Print prediction bounding boxes and their confidence levels on the image.

fig = d2l.plt.imshow(img)
show_bboxes(fig.axes, anchors * bbox_scale,
['dog=0.9', 'dog=0.8', 'dog=0.7', 'cat=0.9'])


We use the multibox_detection function to perform NMS and set the threshold to 0.5. This adds an example dimension to the tensor input. We can see that the shape of the returned result is (batch size, number of anchor boxes, 6). The 6 elements of each row represent the output information for the same prediction bounding box. The first element is the predicted category index, which starts from 0 (0 is dog, 1 is cat).

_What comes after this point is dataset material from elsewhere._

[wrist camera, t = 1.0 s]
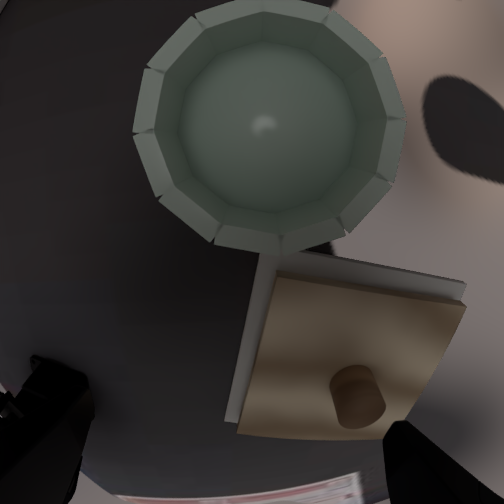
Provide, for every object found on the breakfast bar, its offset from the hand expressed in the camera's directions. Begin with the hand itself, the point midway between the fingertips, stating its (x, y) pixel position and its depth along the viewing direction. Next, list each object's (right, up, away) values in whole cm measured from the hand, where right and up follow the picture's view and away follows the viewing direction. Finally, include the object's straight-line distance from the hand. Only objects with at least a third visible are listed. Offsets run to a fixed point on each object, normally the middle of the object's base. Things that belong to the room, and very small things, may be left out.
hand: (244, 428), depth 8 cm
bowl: (+1, +12, +9) cm, 15 cm away
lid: (+7, -4, +14) cm, 16 cm away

The value -1 indicates background or removal in NMS. The second element is the confidence level of prediction bounding box. The remaining four elements are the $$x, y$$ axis coordinates of the upper-left corner and the $$x, y$$ axis coordinates of the lower-right corner of the prediction bounding box (the value range is between 0 and 1).

output = npx.multibox_detection(
np.expand_dims(cls_probs, axis=0),
np.expand_dims(offset_preds, axis=0),
np.expand_dims(anchors, axis=0),
nms_threshold=0.5)
output

array([[[ 0.  ,  0.9 ,  0.1 ,  0.08,  0.52,  0.92],
[ 1.  ,  0.9 ,  0.55,  0.2 ,  0.9 ,  0.88],
[-1.  ,  0.8 ,  0.08,  0.2 ,  0.56,  0.95],
[-1.  ,  0.7 ,  0.15,  0.3 ,  0.62,  0.91]]])

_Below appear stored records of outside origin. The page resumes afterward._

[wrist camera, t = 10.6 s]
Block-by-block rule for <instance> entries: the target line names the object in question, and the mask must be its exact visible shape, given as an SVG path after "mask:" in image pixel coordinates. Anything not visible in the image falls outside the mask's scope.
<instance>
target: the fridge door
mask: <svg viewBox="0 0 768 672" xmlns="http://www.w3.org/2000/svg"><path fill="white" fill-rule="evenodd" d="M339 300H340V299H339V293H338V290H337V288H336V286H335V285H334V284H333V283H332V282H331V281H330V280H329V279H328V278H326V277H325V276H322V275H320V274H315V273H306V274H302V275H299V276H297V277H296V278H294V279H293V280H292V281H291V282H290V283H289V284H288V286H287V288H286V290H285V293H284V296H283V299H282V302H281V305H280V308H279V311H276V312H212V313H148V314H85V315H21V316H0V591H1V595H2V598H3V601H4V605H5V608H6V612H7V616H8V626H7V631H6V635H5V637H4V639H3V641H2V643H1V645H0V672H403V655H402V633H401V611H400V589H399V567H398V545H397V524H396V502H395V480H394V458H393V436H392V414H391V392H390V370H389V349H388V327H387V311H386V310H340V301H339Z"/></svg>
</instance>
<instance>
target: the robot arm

We remove the prediction bounding boxes of category -1 and visualize the results retained by NMS.

fig = d2l.plt.imshow(img)
for i in output[0].asnumpy():
if i[0] == -1:
continue
label = ('dog=', 'cat=')[int(i[0])] + str(i[1])
show_bboxes(fig.axes, [np.array(i[2:]) * bbox_scale], label)

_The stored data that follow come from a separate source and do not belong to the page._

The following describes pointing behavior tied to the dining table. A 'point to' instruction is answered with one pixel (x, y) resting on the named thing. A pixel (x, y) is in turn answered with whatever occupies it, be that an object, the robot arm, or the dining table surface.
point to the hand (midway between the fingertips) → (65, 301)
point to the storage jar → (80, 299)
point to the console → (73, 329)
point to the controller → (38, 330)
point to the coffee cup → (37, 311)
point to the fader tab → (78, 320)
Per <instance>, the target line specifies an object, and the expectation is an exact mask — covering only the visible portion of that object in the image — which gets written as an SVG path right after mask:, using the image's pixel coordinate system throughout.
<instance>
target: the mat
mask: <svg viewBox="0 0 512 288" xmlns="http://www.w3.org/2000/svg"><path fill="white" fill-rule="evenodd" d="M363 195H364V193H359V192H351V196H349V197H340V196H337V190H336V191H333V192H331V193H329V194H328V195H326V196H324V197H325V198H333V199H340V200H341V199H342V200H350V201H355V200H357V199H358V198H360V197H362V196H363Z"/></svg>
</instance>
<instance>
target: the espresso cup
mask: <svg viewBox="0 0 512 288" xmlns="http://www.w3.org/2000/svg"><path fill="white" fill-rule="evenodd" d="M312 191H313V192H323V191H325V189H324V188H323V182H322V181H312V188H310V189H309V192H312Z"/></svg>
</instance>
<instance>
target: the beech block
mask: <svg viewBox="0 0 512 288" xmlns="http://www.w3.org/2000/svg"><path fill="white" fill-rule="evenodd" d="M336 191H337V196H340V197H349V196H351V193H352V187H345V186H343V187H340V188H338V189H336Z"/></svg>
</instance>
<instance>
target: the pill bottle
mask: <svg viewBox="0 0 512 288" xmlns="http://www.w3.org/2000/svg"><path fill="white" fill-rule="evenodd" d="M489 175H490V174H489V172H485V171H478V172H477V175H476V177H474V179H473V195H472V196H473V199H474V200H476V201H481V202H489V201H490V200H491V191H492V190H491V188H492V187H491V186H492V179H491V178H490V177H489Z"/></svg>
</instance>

In practice, we can remove prediction bounding boxes with lower confidence levels before performing NMS, thereby reducing the amount of computation for NMS. We can also filter the output of NMS, for example, by only retaining results with higher confidence levels as the final output.

## 13.4.5. Summary¶

• We generate multiple anchor boxes with different sizes and aspect ratios, centered on each pixel.

• IoU, also called Jaccard index, measures the similarity of two bounding boxes. It is the ratio of the intersecting area to the union area of two bounding boxes.

• In the training set, we mark two types of labels for each anchor box: one is the category of the target contained in the anchor box and the other is the offset of the ground-truth bounding box relative to the anchor box.

• When predicting, we can use non-maximum suppression (NMS) to remove similar prediction bounding boxes, thereby simplifying the results.

## 13.4.6. Exercises¶

1. Change the sizes and ratios values in the multibox_prior function and observe the changes to the generated anchor boxes.

2. Construct two bounding boxes with and IoU of 0.5, and observe their coincidence.

3. Verify the output of offset labels[0] by marking the anchor box offsets as defined in this section (the constant is the default value).

4. Modify the variable anchors in the “Labeling Training Set Anchor Boxes” and “Output Bounding Boxes for Prediction” sections. How do the results change?